World No Tobacco Day, 2022, aims to uplift the theme of ‘protecting the environment from tobacco as a threat’, and to question the industry as a whole. According to reports, each day 10 million cigarettes are purchased per minute, and 15 billion are sold per day, worldwide. The numbers and statistics should alarm us with the acknowledgment that we have only one earth. Since 1999, WHO reports have highlighted the escalating numbers in the consumption and production of tobacco. Tobacco production brings along a variety of environmental degradation factors such as land quality deterioration, biodiversity being affected by losses, the outflow of greenhouse gases, plastic usage for packaging, and more such lack of standardized practices are byproducts of filling smoke in the lungs. On average, a regular smoker consumes about eight cigarettes a day. Further, about 22.3% of the world population accounts for regular consumption producing 4.5 trillion butts which are tiny rolls of toxins leaving behind a long-term trail of environmental as well as health impacts. 
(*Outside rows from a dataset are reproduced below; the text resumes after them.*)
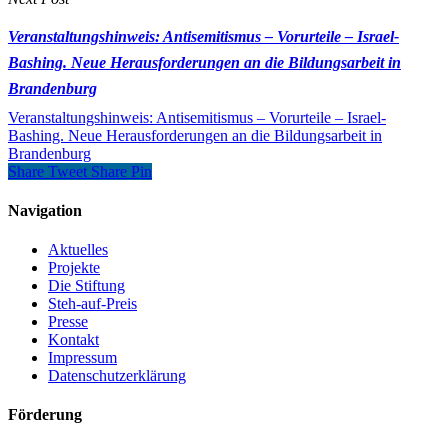
Veranstaltungshinweis: Antisemitismus – Vorurteile – Israel-
Bashing. Neue Herausforderungen an die Bildungsarbeit in
Brandenburg
Veranstaltungshinweis: Antisemitismus – Vorurteile – Israel-
Bashing. Neue Herausforderungen an die Bildungsarbeit in
Brandenburg
Share
Tweet
Share
Pin
Navigation
Aktuelles
Projekte
Die Stiftung
Steh-auf-Preis
Presse
Kontakt
Impressum
Datenschutzerklärung
Förderung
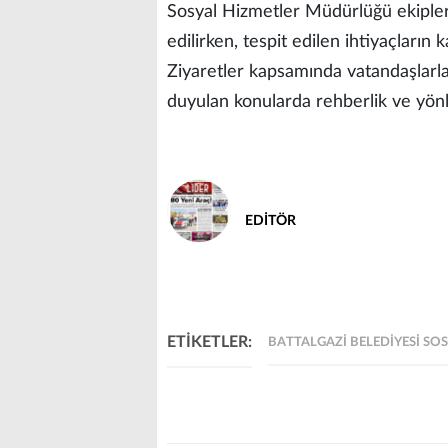
Sosyal Hizmetler Müdürlüğü ekipler
edilirken, tespit edilen ihtiyaçların
Ziyaretler kapsamında vatandaşlarla
duyulan konularda rehberlik ve yön
EDİTÖR
ETİKETLER:
BATTALGAZI BELEDIYESI SO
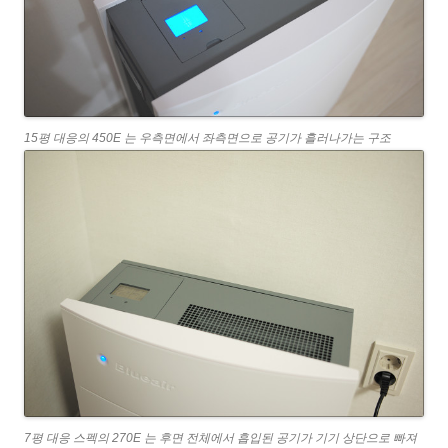
15평 대응의 450E 는 우측면에서 좌측면으로 공기가 흘러나가는 구조
7평 대응 스펙의 270E 는 후면 전체에서 흡입된 공기가 기기 상단으로 빠져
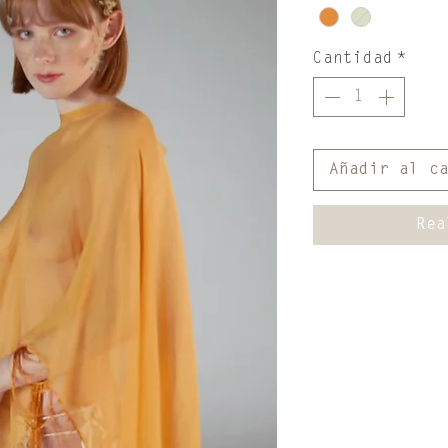
Cantidad
*
Añadir al c
Rea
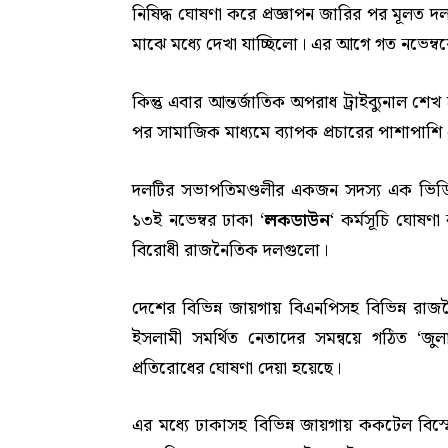
নিষিদ্ধ ঘোষণা করে প্রজ্ঞাপন জারির পর মূলত দল
মাঝে মধ্যে দেখা যাচ্ছিলো। এর আগে গত নভেম্ব
কিন্তু এবার আন্তর্জাতিক অপরাধ ট্রাইব্যুনাল 
পর সামাজিক মাধ্যমে ব্যাপক প্রচারের পাশাপাশি
দলটির সভাপতিমণ্ডলীর একজন সদস্য এক ভিডিও বা
১৩ই নভেম্বর ঢাকা ‘
লকডাউন
‘ কর্মসূচি ঘোষণ
বিরোধী রাজনৈতিক দলগুলো।
দেশের বিভিন্ন জায়গায় বিএনপিসহ বিভিন্ন রা
ইসলামী সমর্থিত নেতাদের সমন্বয়ে গঠিত ‘জু
প্রতিরোধের ঘোষণা দেয়া হয়েছে।
এর মধ্যে ঢাকাসহ বিভিন্ন জায়গায় ককটেল বিস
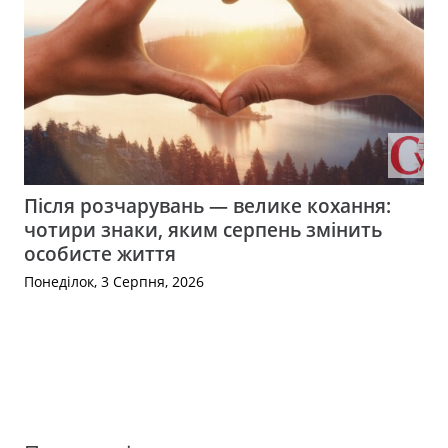
Після розчарувань — велике кохання:
чотири знаки, яким серпень змінить
особисте життя
Понеділок, 3 Серпня, 2026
However, to overcome the adversities, WHO in the year 2007 introduced the MPOWER plan. MPOWER implements policies to regulate the consumption and supply chain in the industry. 

  • M- Monitor the usage of tobacco and the relative prevention policies 
  • P- Protect consumers from tobacco consumption 
  • O- Offering help to quitting 
  • W- Warning statements in regards to the adverse effects 
  • E- Enforcement of banning promotional channels of tobacco 
  • R- Raising taxes on the tobacco industry to push toward controlled consumption groups 

On a daily basis, we can observe the evolving culture of young adults inclining toward the usage of tobacco. “Every day, I sell out about 35 to 40 boxes of cigarettes along with chai. Most of my regular customers are college students and young adults. Most of the time, they lose track of time and how many cigarettes they have purchased from my shop in a span of one to two hours. However, being in this paan galla business for the last 10 years, I have seen several people starting to smoke tobacco and also quitting the consumption while some still struggle to resist the urge.” stated a paan shop owner, Hari, from the city. 

In a recent clean-up drive at the Kotna beach in Vadodara, cigarette butts were the highest amount of waste picked up apart from other articles. The tobacco product wastes (TPW) amount to a large number of toxins released in the water bodies posing as a life threat to the aquatic beings. The current tobacco consumption epidemic is causing enduring consequences which are already surfacing in the form of environmental damages we can’t put to repair if we don’t act now. Quitting the consumption of tobacco is always a step closer to a healthier environment, body, and mind.